Architect Seb Lomas is calling on everyone in the built environment to make their voices heard.
“Categorically we are not saying timber at any cost,” says Lomas, representing campaigning group Architects Climate Action Network (ACAN). “What we want is the government to differentiate between cladding and structure.”
ACAN wants primary structural timber to be excluded from the ban, asking government to “focus the ban on combustible cladding, as distinct from external walls.
“This will help provide the clarity needed for designers and specifiers to build better and safer.”
Enacted in the wake of the Grenfell Tower fire, Lomas says the government ban on combustible materials in external walls of buildings failed to distinguish between primary structure, secondary structure and cladding.
This makes a big difference to zero carbon architecture: wood-use in construction is seen as critical to capturing and sequestering carbon by growing trees to build homes.
Lomas says it’s vital that we be encouraging the use of timber in any form, albeit safely: “Fire engineers should steer its use, and further research is required, taking a science-based approach.
“What we want is the government to differentiate between cladding and structure”

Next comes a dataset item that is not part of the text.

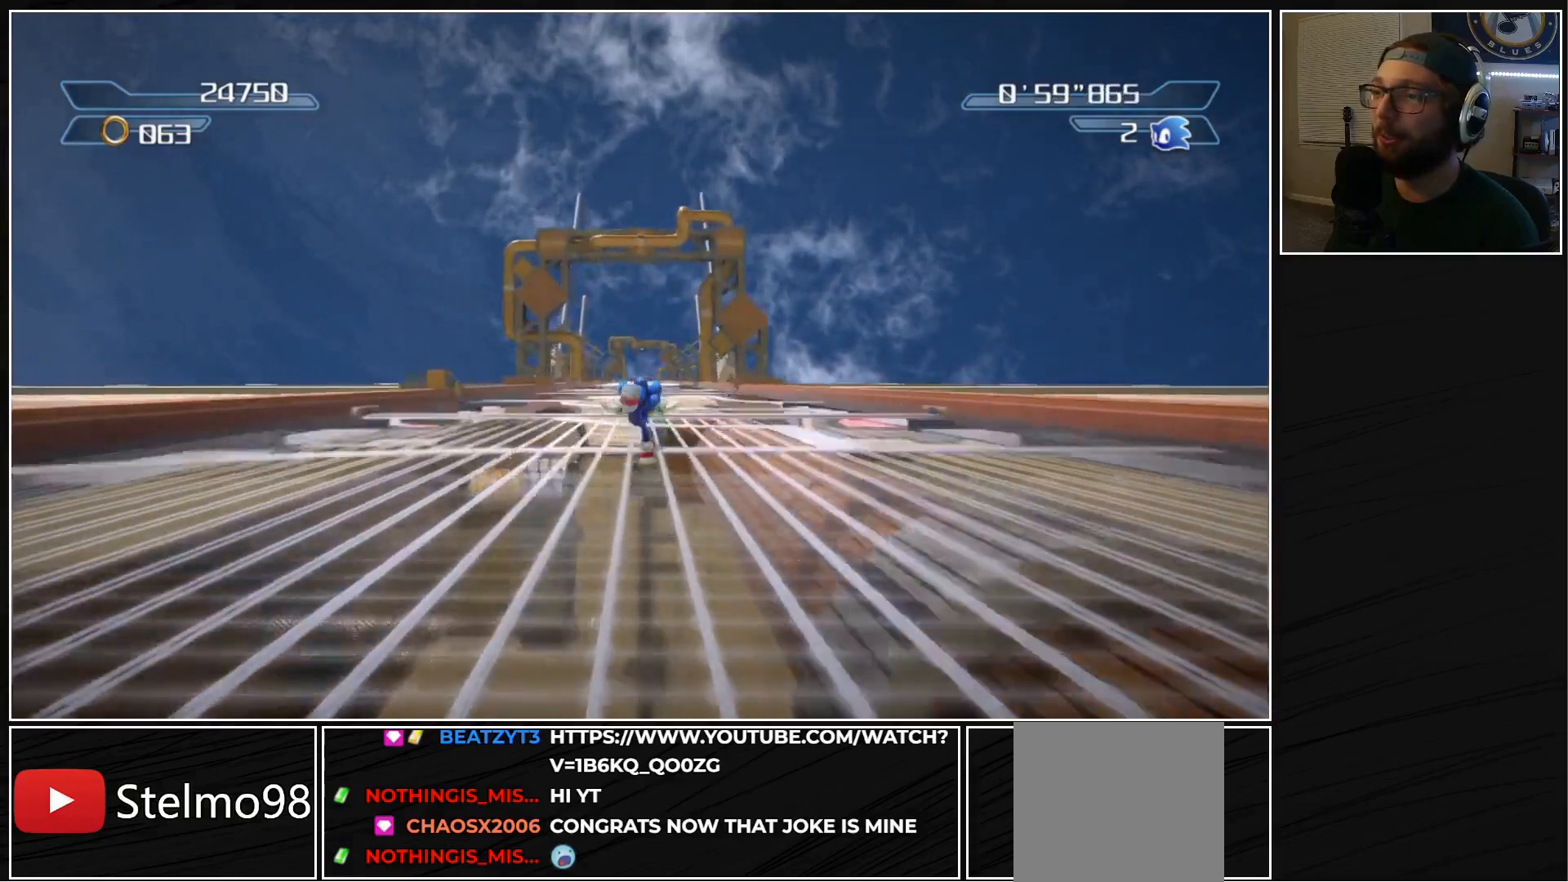
{"buttons": [], "left_stick": "up", "right_stick": "center", "events": []}
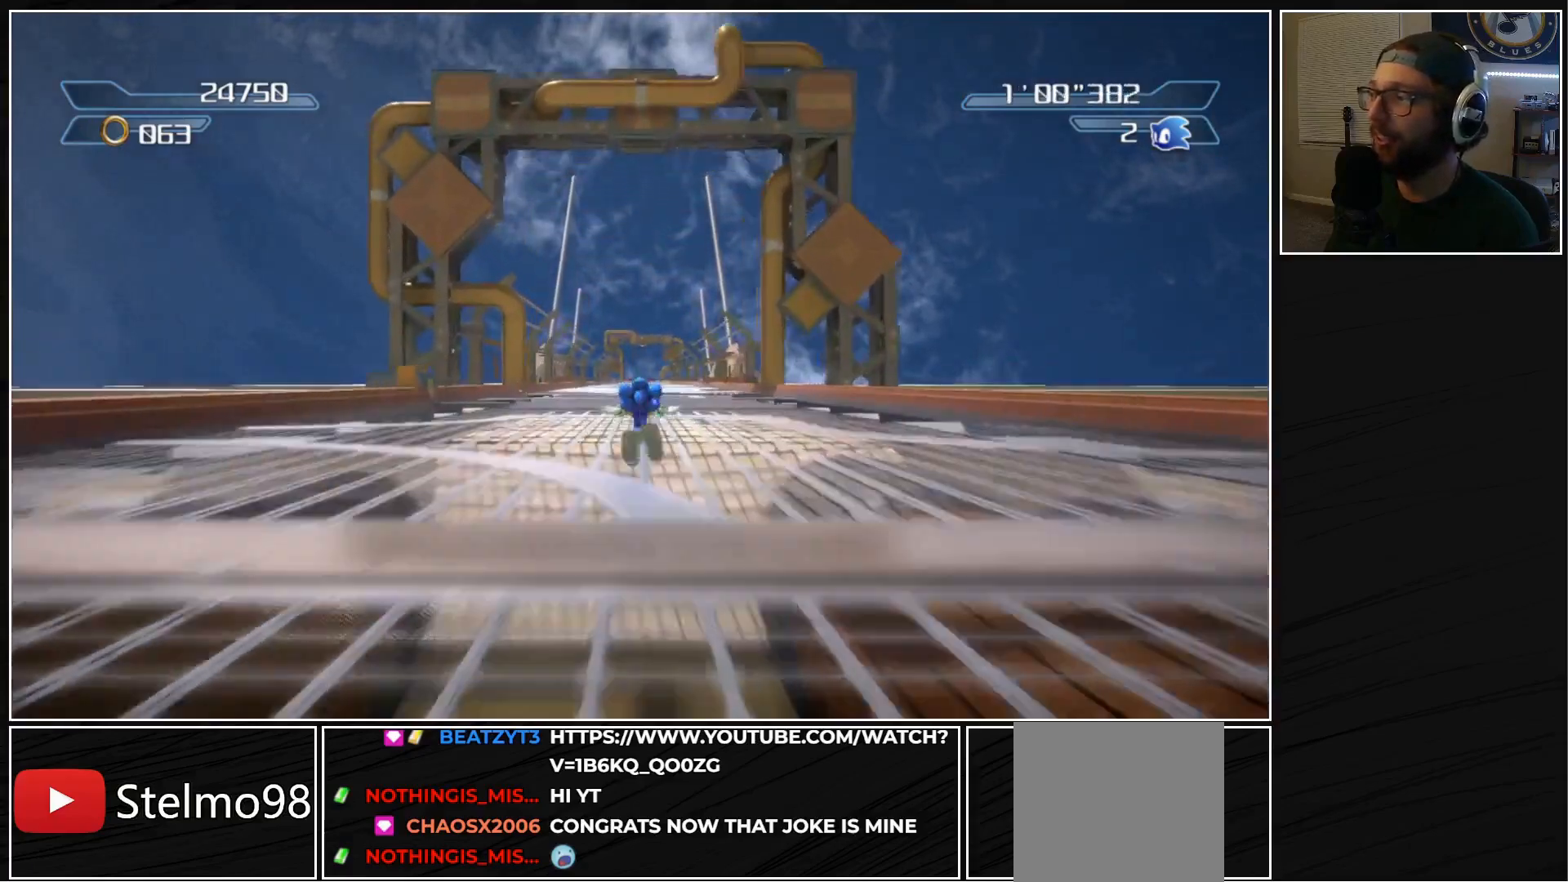
{"buttons": [], "left_stick": "up", "right_stick": "center", "events": []}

“The government needed to reassure the public in banning everything combustible. What’s frustrating is that they don’t even talk about differentiating between cladding and primary structure.”
“Scottish building regulations have acknowledged and realised the difference between structural timber and cladding. We could even just adopt those while further research is done,” Lomas points out.
“We also have (British Standard) BS8414, which was found to be fit-for-purpose in the Hackitt Review,” says Lomas, referring to the Independent Review of Building Regulations and Fire Safety undertaken following the Grenfell Tower tragedy.
The ripple effect of the ban, Lomas says, is a lack of confidence in the use of timber from architects and the insurance industry alike.
UK designers have been at the forefront of innovation in structural timber, with the expertise of architects such as Waugh Thistleton and dRMM now being exported around the world.
But Lomas says, instead of expanding, the UK’s leadership in this field is being undermined by the government ban.
“We 100% support measures to build safely,” Lomas says. “We believe we can have primary structural timber in external walls.”
Asked whether he believes the powerful steel and concrete lobby is responsible for the sidelining of structural timber, Lomas says he wouldn’t be surprised. “It may not be by mistake that timber has been implicated in this way.”
“What I can say for sure is that the concrete industry has come together under one unified voice, and so as the steel industry, in a way that the timber industry has failed to do so. They have missed this opportunity.”
Any changes to the ban will affect every new residential building with a floor above 11 metres, roughly four storeys.
Comments are being received until 25 May, 2020. ACAN is asking people to fill out the survey using their own words and specify that timber primary structure be exempt from the ban. Guidance is available on the ACAN website.